Bei der Waldstraße kommt noch ein weiteres Problem hinzu: Das Land greift Bürgern nur bei Baumaßnahmen finanziell unter die Arme, die unter das Kommunale Abgabengesetz, also unter Landesrecht fallen. Dazu gehören etwa die Erneuerung von Teileinrichtungen einer Straße, wie Kanal, Fahrbahn, Gehwege, Parkstreifen, Radwege und Beleuchtung. Wird eine Straße erstmalig hergestellt, fällt dies unter Bundesrecht – und es gibt keine NRW-Förderung. Bei einigen Teilen der Waldstraße sei genau das noch ungeklärt, so Schroeder.

Bürgerinitiative zur Abschaffung scheiterte

Eine Volksinitiative des Bundes der Steuerzahler hatte 2019 über 500.000 Unterschriften zur Abschaffung der Straßenbaubeiträge für Anwohner in NRW gesammelt.
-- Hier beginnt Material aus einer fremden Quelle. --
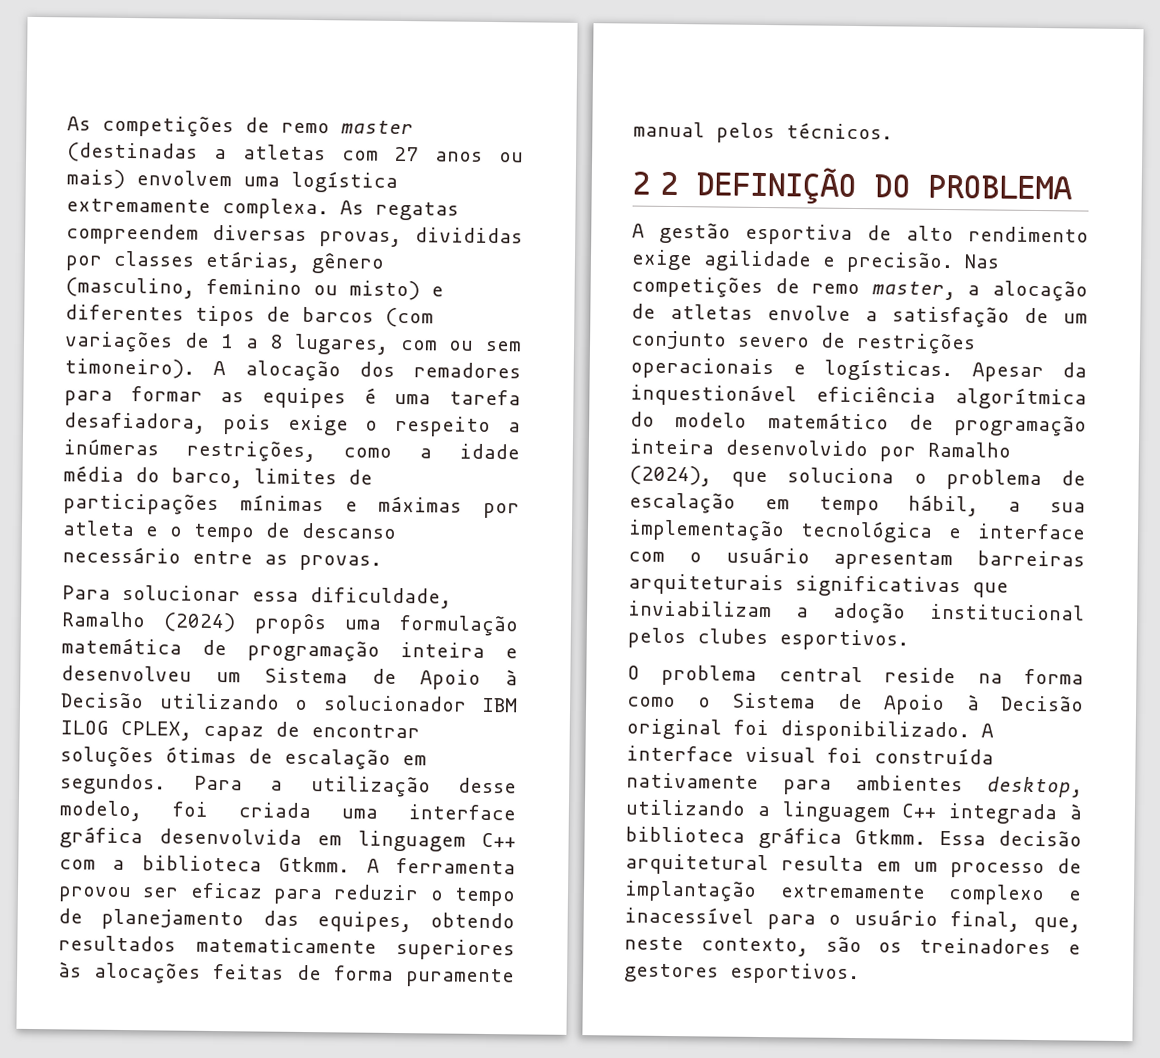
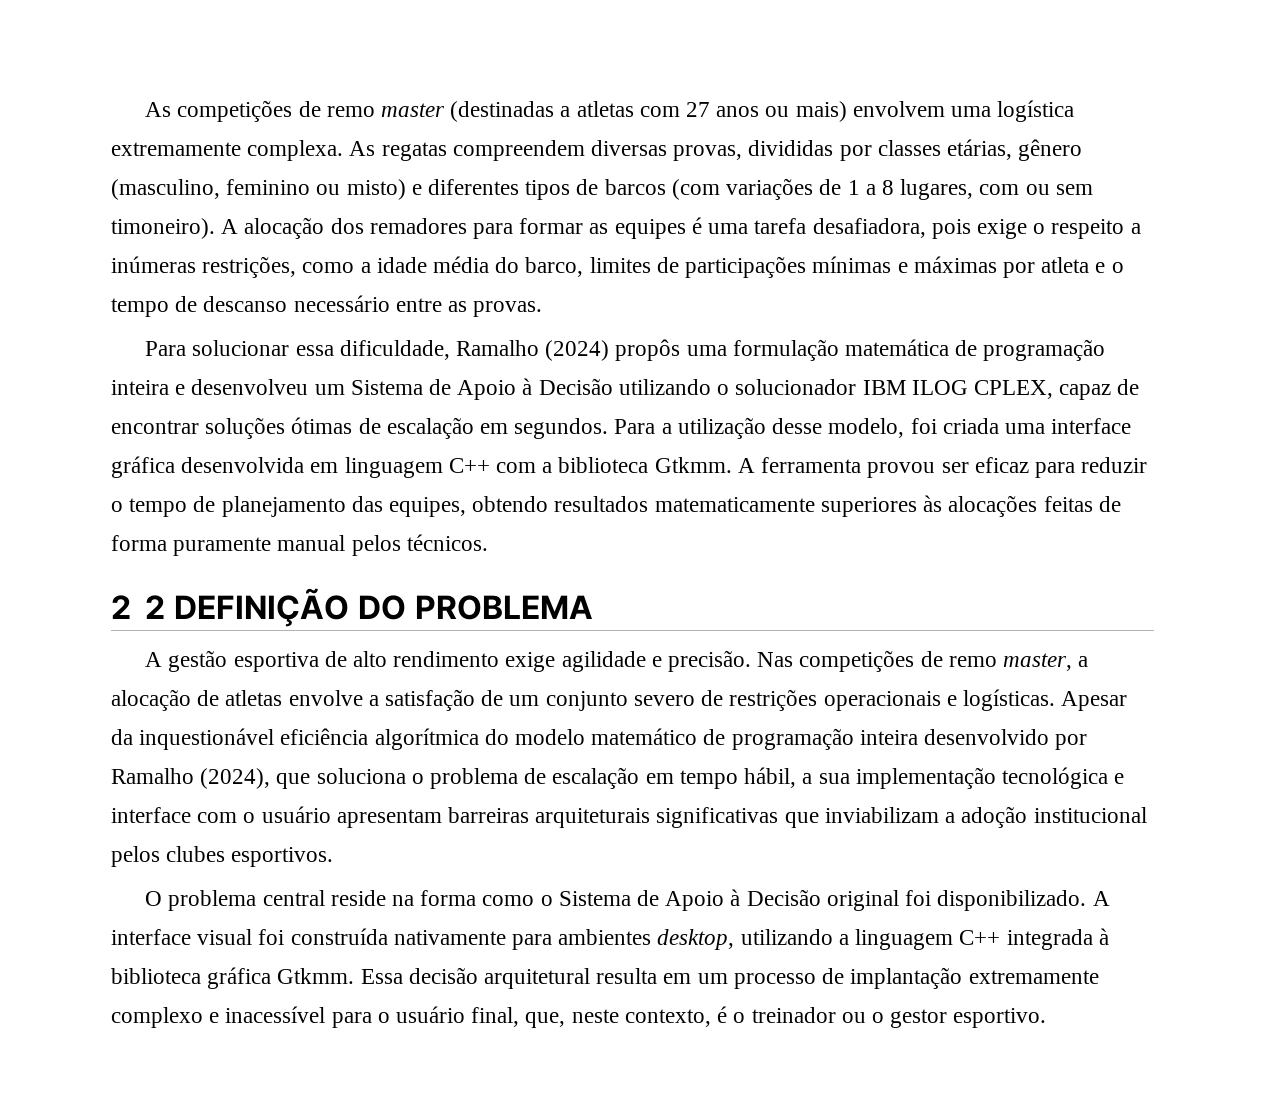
[825,936,1081,955] [624,962,860,985] são os treinadores e gestores esportivos. -> [717,1006,1047,1028] é o treinador ou o gestor esportivo.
Auch mehrere Versuche der SPD-Opposition im Landtag scheiterten.Die Landesregierung brachte stattdessen Ende 2019 eine Gesetzesänderung auf den Weg, inklusive des nun in Witten greifenden Förderprogramms. Das Landesgesetz läuft vorerst bis Ende 2024. Andere Bundesländer wie Bayern, Brandenburg oder auch Berlin haben die umstrittene Abgabe abgeschafft. Die Stadt Witten hat in den vergangenen zwei Jahren jeweils eine halbe Million Euro an Anwohnerbeiträgen nach dem Kommunalen Abgabegesetz eingenommen.